60 years later
The Story of Hiroshima
Since communications between the Hiroshima and higher military and naval headquarters had been severed, initial news that something frightful had occurred at Hiroshima came into Tokyo from nearby towns. People reported to the navy's underground headquarters in Tokyo a "sinister cloud," an "enormous explosion," a "terrible flash," a "heavy roar." Reports were vague and created more puzzlement than alarm. Finally, from descriptions of the city's destruction, Japanese military began to realize that what happened may have been the result of an atomic bomb-a shock to them, since most thought the Americans' progress in nuclear bomb development to be still in the "scientific investigation" stage.
Truman's public announcement in Washington, D.C., 16 hours after the attack, was Tokyo's first knowledge of what had really happened to Hiroshima:
"Sixteen hours ago an American airplane dropped one bomb on Hiroshima. It is an atomic bomb. We are now prepared to obliterate more rapidly and completely every productive enterprise the Japanese have above ground in any city. If they do not now accept our terms they may expect a rain of ruin from the air the like of which has never been seen on this earth."

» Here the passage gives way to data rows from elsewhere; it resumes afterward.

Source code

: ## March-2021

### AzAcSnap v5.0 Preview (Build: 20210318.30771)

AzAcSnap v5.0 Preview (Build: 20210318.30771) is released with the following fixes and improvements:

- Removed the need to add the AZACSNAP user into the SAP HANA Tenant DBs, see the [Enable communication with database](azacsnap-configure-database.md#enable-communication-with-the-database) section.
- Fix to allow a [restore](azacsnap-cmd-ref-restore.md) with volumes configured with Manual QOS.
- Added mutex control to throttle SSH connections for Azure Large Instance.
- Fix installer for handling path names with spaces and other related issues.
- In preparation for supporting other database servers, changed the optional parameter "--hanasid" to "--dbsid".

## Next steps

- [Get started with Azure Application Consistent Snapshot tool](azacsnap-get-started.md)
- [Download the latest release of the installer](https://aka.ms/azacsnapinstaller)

The Japanese immediately formed the "Atomic Bomb Countermeasure Committee," which was made up of members of the War, Navy, and Home ministries, and included Technical Board representatives. The committee's first meeting was held on August 7, at which time the latter group "strongly insisted that the bomb was not an atomic bomb." They maintained that even if the Americans had gone so far as to develop an atomic bomb, they wouldn't have brought "such unstable weapons as atomic devices to Japan, across the Pacific." They added, "We do not know what will happen in the future, but to date American technique is not that highly developed." Rather, they claimed, the explosion was the result of a "new type [of] bomb with special equipment, but its content is unknown." Japan's initial public announcement of the bomb did not include the word "atomic."

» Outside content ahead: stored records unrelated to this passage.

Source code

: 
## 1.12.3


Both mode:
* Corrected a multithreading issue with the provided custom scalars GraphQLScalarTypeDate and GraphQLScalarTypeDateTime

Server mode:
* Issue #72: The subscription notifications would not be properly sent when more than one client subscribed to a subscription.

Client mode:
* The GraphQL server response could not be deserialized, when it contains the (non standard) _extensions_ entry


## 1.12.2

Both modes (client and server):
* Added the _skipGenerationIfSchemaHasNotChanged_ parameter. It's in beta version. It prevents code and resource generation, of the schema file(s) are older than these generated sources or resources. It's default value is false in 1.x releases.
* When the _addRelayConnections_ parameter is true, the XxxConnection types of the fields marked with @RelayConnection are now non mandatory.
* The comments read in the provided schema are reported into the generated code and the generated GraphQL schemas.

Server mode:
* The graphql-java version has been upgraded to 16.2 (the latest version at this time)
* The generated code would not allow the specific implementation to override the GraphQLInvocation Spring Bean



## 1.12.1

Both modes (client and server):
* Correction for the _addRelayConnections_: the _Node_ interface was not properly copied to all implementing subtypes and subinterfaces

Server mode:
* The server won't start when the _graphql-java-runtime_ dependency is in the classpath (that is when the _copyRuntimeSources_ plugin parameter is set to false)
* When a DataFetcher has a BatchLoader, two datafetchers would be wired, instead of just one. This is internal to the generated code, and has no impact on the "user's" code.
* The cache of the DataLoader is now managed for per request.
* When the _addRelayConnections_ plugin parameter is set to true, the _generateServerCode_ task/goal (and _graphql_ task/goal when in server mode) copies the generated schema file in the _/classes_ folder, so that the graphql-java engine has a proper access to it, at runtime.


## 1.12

In the meantime, army and navy personnel had been sent to investigate Hiroshima. Initially, there was disbelief that the destruction was caused by an atomic bomb, but after viewing the degree and nature of the devastation and noting that it was different from that caused by conventional bombs, they knew that the United States had indeed perfected and used the atomic bomb. Japan was quite a bit behind in its own nuclear-bomb development.